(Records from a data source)
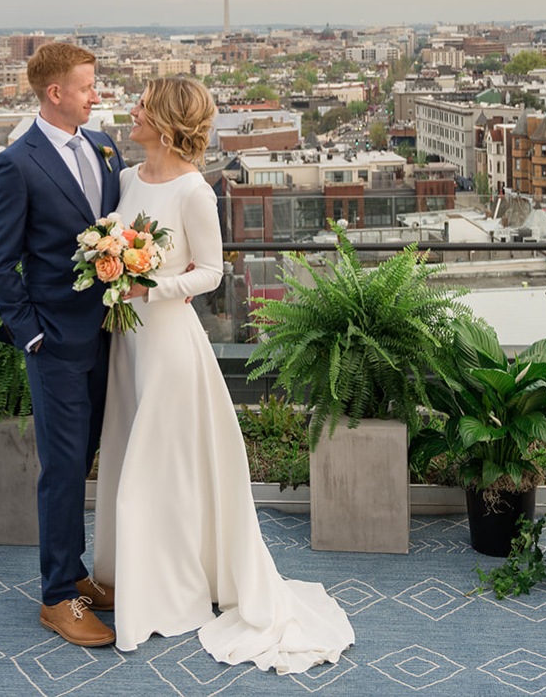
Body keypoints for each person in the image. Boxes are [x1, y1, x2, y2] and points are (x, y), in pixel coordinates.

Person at [93, 75, 355, 673]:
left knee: (156, 470)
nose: (130, 113)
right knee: (134, 455)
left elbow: (210, 272)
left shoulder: (194, 192)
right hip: (127, 347)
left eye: (140, 105)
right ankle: (136, 575)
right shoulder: (129, 180)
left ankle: (167, 592)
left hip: (169, 349)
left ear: (162, 123)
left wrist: (149, 286)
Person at [0, 42, 122, 647]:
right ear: (54, 93)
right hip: (55, 342)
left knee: (87, 455)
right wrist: (31, 332)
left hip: (110, 334)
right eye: (88, 86)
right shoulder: (16, 163)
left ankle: (78, 572)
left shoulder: (103, 148)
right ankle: (57, 596)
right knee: (62, 468)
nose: (97, 95)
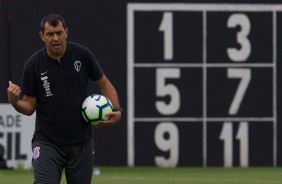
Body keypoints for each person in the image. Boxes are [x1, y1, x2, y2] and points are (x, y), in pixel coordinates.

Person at [7, 14, 122, 184]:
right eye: (50, 34)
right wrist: (15, 102)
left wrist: (117, 110)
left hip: (81, 143)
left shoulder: (82, 55)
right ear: (42, 36)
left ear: (66, 32)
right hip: (47, 143)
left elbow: (104, 84)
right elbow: (29, 106)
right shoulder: (33, 64)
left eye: (59, 33)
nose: (55, 38)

■ Task objective ■
When you print the entries, keep every line exactly as it is and drop the pictures.

■ Response below ■
Body keypoints for each person in the image. Boxes are [x1, y1, x2, y2] and points are (x, y), in pixel coordinates.

Person at [93, 75, 355, 673]:
left knee: (156, 470)
nose: (130, 113)
right knee: (134, 455)
left elbow: (210, 272)
left shoulder: (194, 192)
right hip: (127, 347)
left eye: (140, 105)
right ankle: (136, 575)
right shoulder: (129, 180)
left ankle: (167, 592)
left hip: (169, 349)
left ear: (162, 123)
left wrist: (149, 286)
Person at [0, 42, 122, 647]:
right ear: (54, 93)
right hip: (55, 342)
left knee: (87, 455)
right wrist: (31, 332)
left hip: (110, 334)
right eye: (88, 86)
right shoulder: (16, 163)
left ankle: (78, 572)
left shoulder: (103, 148)
right ankle: (57, 596)
right knee: (62, 468)
nose: (97, 95)
Body keypoints for each person in the image. Boxes are [x1, y1, x2, y2] and points are (x, y), in pixel coordinates.

Person at [7, 14, 122, 184]:
right eye: (50, 34)
right wrist: (15, 102)
left wrist: (117, 110)
left hip: (81, 143)
left shoulder: (82, 55)
right ear: (42, 36)
left ear: (66, 32)
right hip: (47, 143)
left elbow: (104, 84)
right elbow: (29, 106)
right shoulder: (33, 64)
left eye: (59, 33)
nose: (55, 38)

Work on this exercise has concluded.